TAREAS Y EJERCICIOS.
1. Reescribe en una sola oración, más breve, el párrafo de la columna sobre el covid que empieza con «El confinamiento recuerda». Conserva sus datos principales.
2. Escribe la continuación de la columna sobre el covid a partir de su último párrafo.

FRAGMENTO DEL TEXTO.
•••

La Tercera Marcha
Un largo sábado
Carlos Ruiz.
Dicen que este mamífero que compra y se peina es el único animal que sabe que ha de morir. Chateaubriand lo expresa de otra manera, a su manera: nos pasamos la vida dando vueltas alrededor de nuestra tumba. Y, sin embargo, somos capaces de vivir, de hacer planes, pagar hipotecas, construir castillos en el aire e incluso pronunciar alguna vez esa frase que dice te amaré siempre. Porque existe el futuro, esa pasarela imaginaria que nos permite eludir el más allá yendo más allá. El futuro segrega esperanza. O quizás sea la esperanza el material que construye ese puente que permite con cierto disimulo la eternidad. El covid, como diría Sabina, no solo nos ha robado el mes de abril. Su furiosa tormenta de citoquinas ha abreviado tanto el futuro que nos ha arrojado de bruces al angosto espacio del presente. Y no estamos acostumbrados a esas estrecheces.
El confinamiento recuerda ese averno literario que Sartre escribió en A Puerta Cerrada. El infierno son los otros, decía. Porque la mirada de los que nos rodean es un juez implacable que mide con exactitud la distancia entre lo que somos y lo que decimos ser.
En cierta manera, podemos decir que el virus pone al descubierto la hipocresía, corroe las apariencias. En este mismo momento, en esa reclusión involuntaria, hay alguien, más de uno, que ha suspendido en la distancia corta de sus seres queridos. El miedo es un severo test. Decía Quevedo que el dinero no cambia a la gente, sino que la descubre. El miedo también. Y lo estamos viendo. Todos nos estamos viendo. No quiero hablar del vecino que arroja lejía a la puerta de la reponedora del supermercado donde él hace su compra online. O del que hace una pintada en el coche de una doctora que quizás un día lo intube en la uci. No.
Quiero hablar de la reponedora y de la doctora. Y de Kant. Sí, no se vayan. Porque hay seres morales que, entre diversas opciones, eligen la que no le reporta ningún beneficio, incluso poniendo en riesgo su vida. Son, como los definió Martín Garzo, portadores compasivos: las personas que “sostienen el mundo”. Pero normalmente son anónimas, invisibles, porque no posan en blanco y negro fingiendo llorar por los muertos del coronavirus en un baño peculiar con fotógrafo incorporado que pasaba por allí. Políticos sedientos de redes sociales. Kant contra ese otro virus que manosea el sufrimiento humano. Se llama populismo. Maldito populismo.

•••

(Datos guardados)
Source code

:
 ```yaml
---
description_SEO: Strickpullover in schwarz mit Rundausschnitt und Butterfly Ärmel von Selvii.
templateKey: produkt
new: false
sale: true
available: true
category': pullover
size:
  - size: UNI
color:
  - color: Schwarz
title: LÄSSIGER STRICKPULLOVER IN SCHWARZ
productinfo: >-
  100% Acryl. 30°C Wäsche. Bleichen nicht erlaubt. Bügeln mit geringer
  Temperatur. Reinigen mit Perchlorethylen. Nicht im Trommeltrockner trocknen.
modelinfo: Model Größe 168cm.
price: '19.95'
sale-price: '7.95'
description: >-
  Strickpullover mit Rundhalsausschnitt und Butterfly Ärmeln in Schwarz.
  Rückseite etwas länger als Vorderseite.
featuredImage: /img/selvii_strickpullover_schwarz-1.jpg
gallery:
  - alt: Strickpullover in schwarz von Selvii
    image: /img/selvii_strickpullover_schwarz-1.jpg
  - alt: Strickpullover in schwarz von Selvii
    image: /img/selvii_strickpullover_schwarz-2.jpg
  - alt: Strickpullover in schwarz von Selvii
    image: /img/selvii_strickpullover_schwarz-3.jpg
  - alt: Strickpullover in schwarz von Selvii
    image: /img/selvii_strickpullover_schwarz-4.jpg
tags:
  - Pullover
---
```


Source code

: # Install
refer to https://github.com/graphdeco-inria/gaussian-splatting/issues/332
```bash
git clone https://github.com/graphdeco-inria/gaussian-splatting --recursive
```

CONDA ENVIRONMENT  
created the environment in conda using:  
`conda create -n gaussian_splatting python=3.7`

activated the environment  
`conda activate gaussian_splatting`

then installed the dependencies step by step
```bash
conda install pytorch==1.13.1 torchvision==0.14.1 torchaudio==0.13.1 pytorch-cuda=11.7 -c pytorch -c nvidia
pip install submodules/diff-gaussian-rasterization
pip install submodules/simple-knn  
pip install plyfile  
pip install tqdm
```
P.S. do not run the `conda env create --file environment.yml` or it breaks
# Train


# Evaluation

•••

RESPUESTAS POR TAREA.
1. El confinamiento evoca el infierno que Sartre describió en A Puerta Cerrada, donde «el infierno son los otros», porque la mirada ajena mide sin piedad la distancia entre lo que somos y lo que decimos ser.

2.
Un ser microscópico ha puesto contra la pared a la civilización tecnológica, esa que envía cohetes al espacio, construye robots y, embriagada de poder, va asolando, en cada demostración de su poderío, a la madre que la parió, a la tierra que la vio nacer y al aire que respira. Estamos habitando un enorme paréntesis, casi suspendidos en el tiempo. Estamos viviendo, como decía Steiner, un largo sábado. Este judío, ora agnóstico, ora escéptico y otras veces ateo por la gracia de Dios, recordaba la muerte de Jesús. Era un viernes. Y al día siguiente, el sábado, nadie sabía qué iba a pasar. El sábado es el lugar de la esperanza porque todavía todo es posible. Porque el domingo aún no ha llegado. Oigo muchas voces que dicen que, cuando la puerta se abra, todo será diferente, que seremos mejores. Oigo muchas teorías en un sentido y en el otro. Admiro a los arúspices que simulan no estar sorprendidos, indemnes, ajenos a la incertidumbre que desuela las ventanas y los balcones cuando cesan los aplausos y, horas después, todos nos vamos a dormir y, durante unos minutos, tomamos la medida real al asunto que nos tiene confinados y encogidos. Ellos interpretan y hablan porque también necesitan el futuro. Todos necesitamos el futuro. No sé cómo será el domingo, pero en todo caso deberíamos reflexionar entre los que fingen ante el espejo y los portadores compasivos. Solo si los cuidamos, habrá futuro. Uno que valga la pena habitar. Depende de nosotros.